One may think that, as a food company, the obvious route would be to donate a truck of JoJé Bars, but like the situation we are faced with now, it is not that simple. Though our company continues to grow, the financial flexibility we have that allows us to contribute stock remains limited. However, where the company cannot spend dollars, we instead spend time galvanizing our customers, who are our peers and our friends, to rally together and advocate for those in need.

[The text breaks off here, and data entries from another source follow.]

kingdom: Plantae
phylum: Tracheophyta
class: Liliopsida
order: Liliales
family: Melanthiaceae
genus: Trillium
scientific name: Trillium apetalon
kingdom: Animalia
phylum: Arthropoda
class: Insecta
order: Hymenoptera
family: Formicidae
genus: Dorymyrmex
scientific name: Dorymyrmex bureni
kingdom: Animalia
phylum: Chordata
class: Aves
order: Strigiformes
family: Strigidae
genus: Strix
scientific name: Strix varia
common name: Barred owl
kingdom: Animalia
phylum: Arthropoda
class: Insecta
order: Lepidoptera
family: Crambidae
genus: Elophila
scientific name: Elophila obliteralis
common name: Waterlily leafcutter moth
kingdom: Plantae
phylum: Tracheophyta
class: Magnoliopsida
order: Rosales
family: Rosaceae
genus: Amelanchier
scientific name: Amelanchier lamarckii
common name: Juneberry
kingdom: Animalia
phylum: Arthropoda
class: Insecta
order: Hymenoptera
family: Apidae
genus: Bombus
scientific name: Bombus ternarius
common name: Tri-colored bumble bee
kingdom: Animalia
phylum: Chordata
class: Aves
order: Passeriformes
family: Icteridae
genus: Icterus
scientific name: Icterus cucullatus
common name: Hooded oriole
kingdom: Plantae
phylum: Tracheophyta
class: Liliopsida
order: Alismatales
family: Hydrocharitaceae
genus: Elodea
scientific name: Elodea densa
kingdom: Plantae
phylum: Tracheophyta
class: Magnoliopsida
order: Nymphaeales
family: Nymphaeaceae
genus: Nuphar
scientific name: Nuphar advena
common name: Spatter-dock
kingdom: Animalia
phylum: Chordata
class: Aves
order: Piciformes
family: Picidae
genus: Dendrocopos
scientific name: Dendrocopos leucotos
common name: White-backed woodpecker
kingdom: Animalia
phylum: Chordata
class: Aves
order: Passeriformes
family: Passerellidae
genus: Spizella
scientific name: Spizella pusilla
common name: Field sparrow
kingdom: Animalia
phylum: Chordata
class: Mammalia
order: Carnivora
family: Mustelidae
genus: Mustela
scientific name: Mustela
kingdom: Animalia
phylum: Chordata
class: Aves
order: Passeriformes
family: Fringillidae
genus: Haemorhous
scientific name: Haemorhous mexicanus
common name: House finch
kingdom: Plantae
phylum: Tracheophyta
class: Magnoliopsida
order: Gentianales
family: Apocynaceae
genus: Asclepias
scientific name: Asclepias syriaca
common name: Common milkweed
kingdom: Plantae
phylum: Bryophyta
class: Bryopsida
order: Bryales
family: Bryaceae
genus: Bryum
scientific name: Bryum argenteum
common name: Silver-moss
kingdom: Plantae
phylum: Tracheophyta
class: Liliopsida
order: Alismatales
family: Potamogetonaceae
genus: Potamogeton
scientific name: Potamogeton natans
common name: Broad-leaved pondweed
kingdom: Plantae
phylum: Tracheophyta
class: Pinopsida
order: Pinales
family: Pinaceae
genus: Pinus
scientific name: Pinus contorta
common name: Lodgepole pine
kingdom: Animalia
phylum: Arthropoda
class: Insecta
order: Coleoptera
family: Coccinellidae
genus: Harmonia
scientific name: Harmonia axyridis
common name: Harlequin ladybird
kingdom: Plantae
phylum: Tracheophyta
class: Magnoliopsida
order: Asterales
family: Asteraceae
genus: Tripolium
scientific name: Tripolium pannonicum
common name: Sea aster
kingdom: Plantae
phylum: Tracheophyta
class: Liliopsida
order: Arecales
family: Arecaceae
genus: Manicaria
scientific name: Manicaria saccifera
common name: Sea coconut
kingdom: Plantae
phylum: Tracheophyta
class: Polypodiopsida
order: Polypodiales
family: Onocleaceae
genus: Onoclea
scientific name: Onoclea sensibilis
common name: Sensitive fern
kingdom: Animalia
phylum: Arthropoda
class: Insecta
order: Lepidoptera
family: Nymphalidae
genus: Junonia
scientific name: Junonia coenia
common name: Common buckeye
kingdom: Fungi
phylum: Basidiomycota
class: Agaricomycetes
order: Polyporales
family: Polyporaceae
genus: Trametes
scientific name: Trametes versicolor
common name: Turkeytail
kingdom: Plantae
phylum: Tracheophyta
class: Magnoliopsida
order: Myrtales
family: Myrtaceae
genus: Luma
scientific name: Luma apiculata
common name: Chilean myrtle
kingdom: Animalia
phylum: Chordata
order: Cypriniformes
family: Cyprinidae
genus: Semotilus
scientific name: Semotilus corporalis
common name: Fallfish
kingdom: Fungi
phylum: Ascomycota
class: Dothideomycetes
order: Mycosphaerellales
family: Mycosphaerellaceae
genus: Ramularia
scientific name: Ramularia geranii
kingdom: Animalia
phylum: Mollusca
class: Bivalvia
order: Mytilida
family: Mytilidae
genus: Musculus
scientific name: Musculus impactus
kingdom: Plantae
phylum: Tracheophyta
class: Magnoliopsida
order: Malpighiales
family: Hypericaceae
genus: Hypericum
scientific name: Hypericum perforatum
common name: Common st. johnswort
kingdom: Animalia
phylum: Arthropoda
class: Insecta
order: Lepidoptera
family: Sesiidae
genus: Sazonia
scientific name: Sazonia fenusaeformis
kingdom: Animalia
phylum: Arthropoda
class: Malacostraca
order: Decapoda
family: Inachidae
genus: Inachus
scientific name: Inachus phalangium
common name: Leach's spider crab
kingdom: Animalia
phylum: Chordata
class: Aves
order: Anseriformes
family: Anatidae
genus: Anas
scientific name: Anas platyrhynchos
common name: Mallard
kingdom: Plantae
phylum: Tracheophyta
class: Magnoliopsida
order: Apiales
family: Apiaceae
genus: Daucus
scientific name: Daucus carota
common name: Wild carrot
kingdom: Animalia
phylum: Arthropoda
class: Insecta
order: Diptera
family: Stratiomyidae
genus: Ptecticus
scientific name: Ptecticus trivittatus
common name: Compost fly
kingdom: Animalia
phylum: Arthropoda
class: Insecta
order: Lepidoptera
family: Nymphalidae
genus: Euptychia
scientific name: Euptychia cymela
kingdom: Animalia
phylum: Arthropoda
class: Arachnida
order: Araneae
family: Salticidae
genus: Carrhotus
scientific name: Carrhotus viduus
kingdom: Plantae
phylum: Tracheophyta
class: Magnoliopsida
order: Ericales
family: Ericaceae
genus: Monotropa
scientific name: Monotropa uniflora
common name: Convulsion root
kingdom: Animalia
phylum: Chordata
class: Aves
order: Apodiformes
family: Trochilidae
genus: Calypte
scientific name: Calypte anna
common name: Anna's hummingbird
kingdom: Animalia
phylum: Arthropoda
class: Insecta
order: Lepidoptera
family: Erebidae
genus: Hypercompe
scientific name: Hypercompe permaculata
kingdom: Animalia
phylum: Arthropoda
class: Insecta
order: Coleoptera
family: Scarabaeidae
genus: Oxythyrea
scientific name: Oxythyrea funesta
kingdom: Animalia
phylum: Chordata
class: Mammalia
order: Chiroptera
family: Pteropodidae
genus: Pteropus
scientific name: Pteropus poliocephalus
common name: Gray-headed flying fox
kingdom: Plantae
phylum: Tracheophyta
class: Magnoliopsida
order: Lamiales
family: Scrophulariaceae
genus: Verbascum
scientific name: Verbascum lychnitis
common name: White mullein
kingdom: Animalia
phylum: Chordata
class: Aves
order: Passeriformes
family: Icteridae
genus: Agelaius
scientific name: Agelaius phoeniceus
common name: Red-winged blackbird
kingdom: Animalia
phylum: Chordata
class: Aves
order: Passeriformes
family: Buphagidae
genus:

My dear friend Lauren Diaz, Chief Operating Officer of Padres Pedal the Cause and Co-Founder of BeSpoken, a community activist group that works to cultivate empowerment, education, and engagement, became intently involved after I ran the idea by her. From there, I recruited Eileen Blasi, Co-Founder of BeSpoken, and Michael Marckx, Chief Creative Director for Eliel Cycling Apparel as consultants on how to properly and successfully execute my idea because I consider these people leaders in our community. Sam was right there through all of this, supporting these efforts on a daily basis.
We connected with Union Cowork, whose Encinitas location was once the Community Resource Center (CRC). As a locally owned small business, they were also looking to champion a cause. Between media connections of Lauren and Union Cowork, we were off to a roaring start of spreading the word through the community.